WHAT TO DO — With the pictures left out, print exactly the lines below that run from the one containing "Прочее производство" through the one containing "Paramétrer les cookies".

(Page-level text extractions)

○ ○ ○ ○

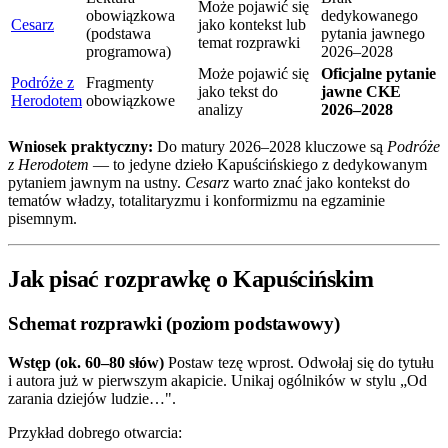
Może pojawić się
obowiązkowa
dedykowanego
Cesarz
jako kontekst lub
(podstawa
pytania jawnego
temat rozprawki
programowa)
2026–2028
Może pojawić się
Oficjalne pytanie
Podróże z
Fragmenty
jako tekst do
jawne CKE
Herodotem
obowiązkowe
analizy
2026–2028
Wniosek praktyczny:
Do matury 2026–2028 kluczowe są
Podróże
z Herodotem
— to jedyne dzieło Kapuścińskiego z dedykowanym
pytaniem jawnym na ustny.
Cesarz
warto znać jako kontekst do
tematów władzy, totalitaryzmu i konformizmu na egzaminie
pisemnym.
Jak pisać rozprawkę o Kapuścińskim
Schemat rozprawki (poziom podstawowy)
Wstęp (ok. 60–80 słów)
Postaw tezę wprost. Odwołaj się do tytułu
i autora już w pierwszym akapicie. Unikaj ogólników w stylu „Od
zarania dziejów ludzie…".
Przykład dobrego otwarcia:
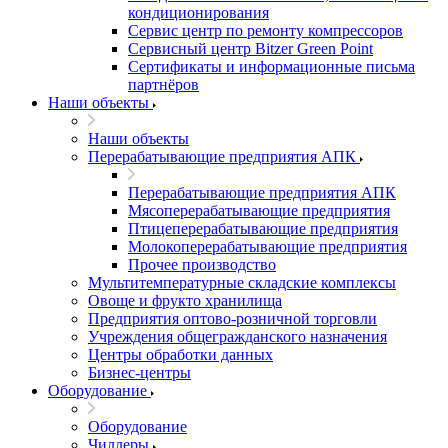
кондиционирования
Сервис центр по ремонту компрессоров
Сервисный центр Bitzer Green Point
Сертификаты и информационные письма
партнёров
Наши объекты
Наши объекты
Перерабатывающие предприятия АПК
Перерабатывающие предприятия АПК
Мясоперерабатывающие предприятия
Птицеперерабатывающие предприятия
Молокоперерабатывающие предприятия
Прочее производство
Мультитемпературные складские комплексы
Овоще и фрукто хранилища
Предприятия оптово-розничной торговли
Учреждения общегражданского назначения
Центры обработки данных
Бизнес-центры
Оборудование
Оборудование
Чиллеры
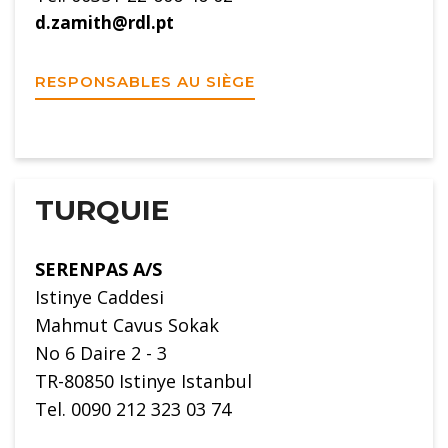
d.zamith@rdl.pt
RESPONSABLES AU SIÈGE
TURQUIE
SERENPAS A/S
Istinye Caddesi
Mahmut Cavus Sokak
No 6 Daire 2 - 3
TR-80850 Istinye Istanbul
Tel. 0090 212 323 03 74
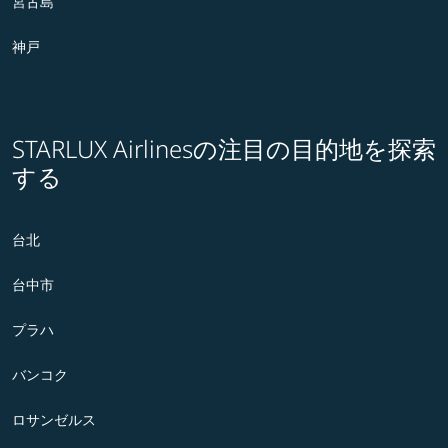
宮古島
神戸
STARLUX Airlinesの注目の目的地を探索
する
台北
台中市
プラハ
バンコク
ロサンゼルス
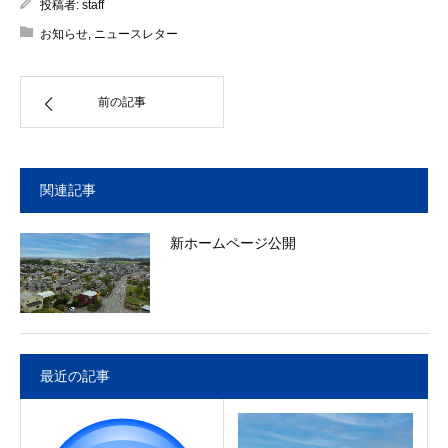
投稿者:
staff
お知らせ
,
ニュースレター
前の記事
関連記事
新ホームページ公開
最近の記事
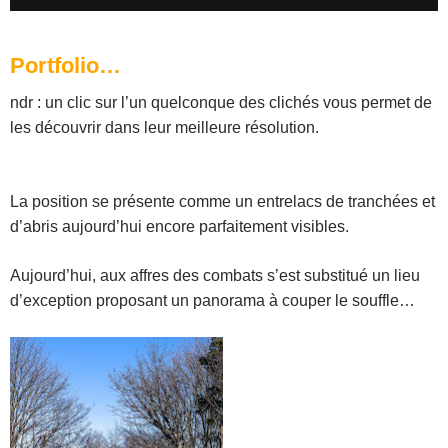
Portfolio…
ndr : un clic sur l’un quelconque des clichés vous permet de
les découvrir dans leur meilleure résolution.
La position se présente comme un entrelacs de tranchées et
d’abris aujourd’hui encore parfaitement visibles.
Aujourd’hui, aux affres des combats s’est substitué un lieu
d’exception proposant un panorama à couper le souffle…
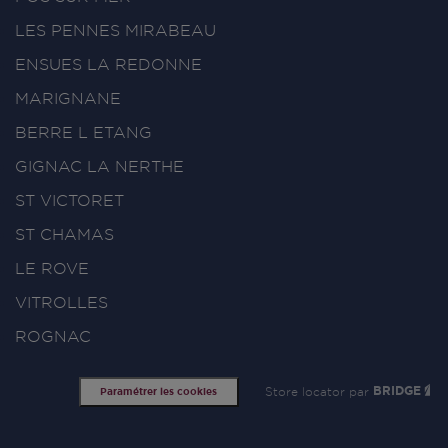
LES PENNES MIRABEAU
ENSUES LA REDONNE
MARIGNANE
BERRE L ETANG
GIGNAC LA NERTHE
ST VICTORET
ST CHAMAS
LE ROVE
VITROLLES
ROGNAC
Store locator par
BRIDGE
Paramétrer les cookies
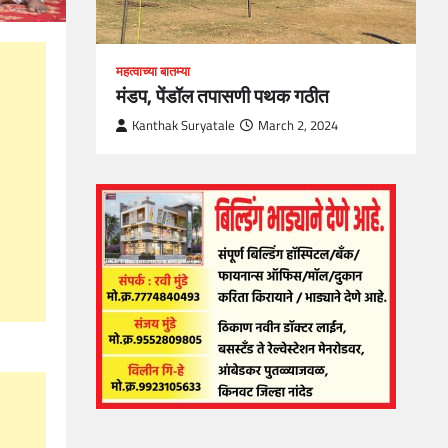
महत्वाच्या बातम्या
मंडप, पेंडॉल तपासणी पथक गठीत
Kanthak Suryatale
March 2, 2024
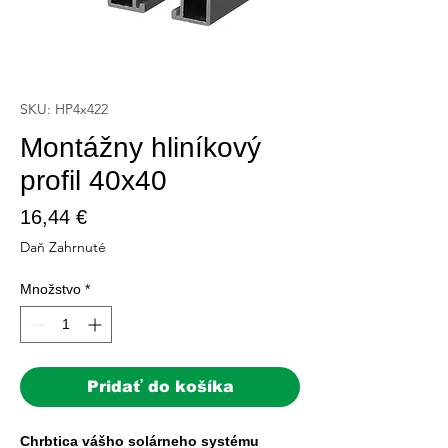
SKU: HP4x422
Montážny hliníkový
profil 40x40
Price
16,44 €
Daň Zahrnuté
Množstvo
*
Pridať do košíka
Chrbtica vášho solárneho systému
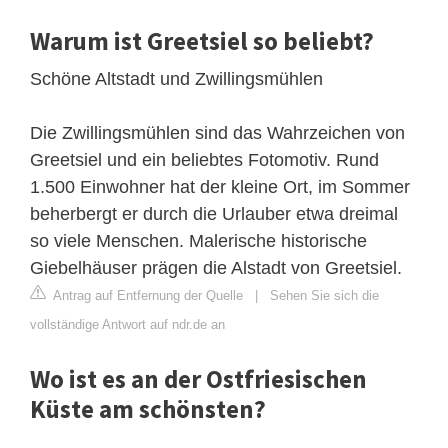
Warum ist Greetsiel so beliebt?
Schöne Altstadt und Zwillingsmühlen
Die Zwillingsmühlen sind das Wahrzeichen von
Greetsiel und ein beliebtes Fotomotiv. Rund
1.500 Einwohner hat der kleine Ort, im Sommer
beherbergt er durch die Urlauber etwa dreimal
so viele Menschen. Malerische historische
Giebelhäuser prägen die Alstadt von Greetsiel.
Antrag auf Entfernung der Quelle
|
Sehen Sie sich die
vollständige Antwort auf ndr.de an
Wo ist es an der Ostfriesischen
Küste am schönsten?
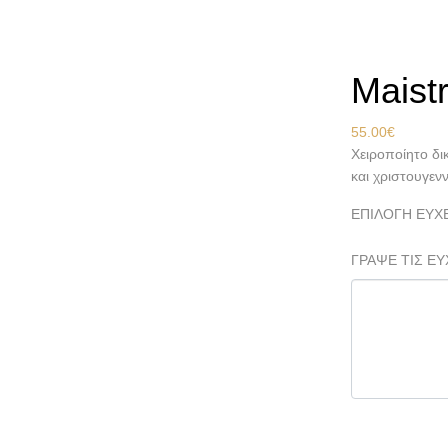
Αρχική
Καράβ
Maistr
55.00
€
Χειροποίητο δι
και χριστουγεν
ΕΠΙΛΟΓΗ ΕΥΧ
ΓΡΑΨΕ ΤΙΣ ΕΥ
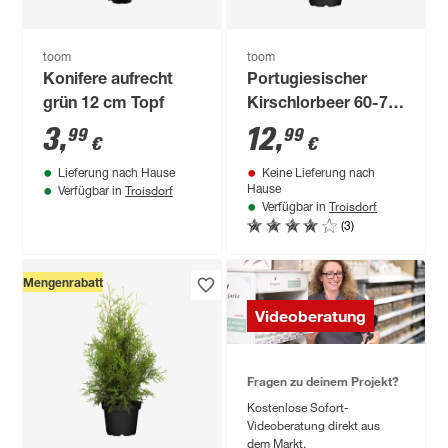
toom
toom
Konifere aufrecht
Portugiesischer
grün 12 cm Topf
Kirschlorbeer 60-70
cm
3
,
12
,
99
99
€
€
Lieferung nach Hause
Keine Lieferung nach
Troisdorf
Hause
Verfügbar in
Troisdorf
Verfügbar in
(3)
Mengenrabatt
Videoberatung
Fragen zu deinem Projekt?
Kostenlose Sofort-
Videoberatung direkt aus
dem Markt.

○ ○ ○ ○

ANSWER BOX —
Прочее производство
Мультитемпературные складские комплексы
Овоще и фрукто хранилища
Предприятия оптово-розничной торговли
Учреждения общегражданского назначения
Центры обработки данных
Бизнес-центры
Оборудование
Оборудование
Чиллеры
d.zamith@rdl.pt
RESPONSABLES AU SIÈGE
TURQUIE
SERENPAS A/S
Istinye Caddesi
Mahmut Cavus Sokak
No 6 Daire 2 - 3
TR-80850 Istinye Istanbul
Tel. 0090 212 323 03 74
宮古島
神戸
STARLUX Airlinesの注目の目的地を探索
する
台北
台中市
プラハ
バンコク
ロサンゼルス
投稿者:
staff
お知らせ
,
ニュースレター
前の記事
関連記事
新ホームページ公開
最近の記事
Portfolio…
ndr : un clic sur l’un quelconque des clichés vous permet de
les découvrir dans leur meilleure résolution.
La position se présente comme un entrelacs de tranchées et
d’abris aujourd’hui encore parfaitement visibles.
Aujourd’hui, aux affres des combats s’est substitué un lieu
d’exception proposant un panorama à couper le souffle…
LES PENNES MIRABEAU
ENSUES LA REDONNE
MARIGNANE
BERRE L ETANG
GIGNAC LA NERTHE
ST VICTORET
ST CHAMAS
LE ROVE
VITROLLES
ROGNAC
Store locator par
BRIDGE
Paramétrer les cookies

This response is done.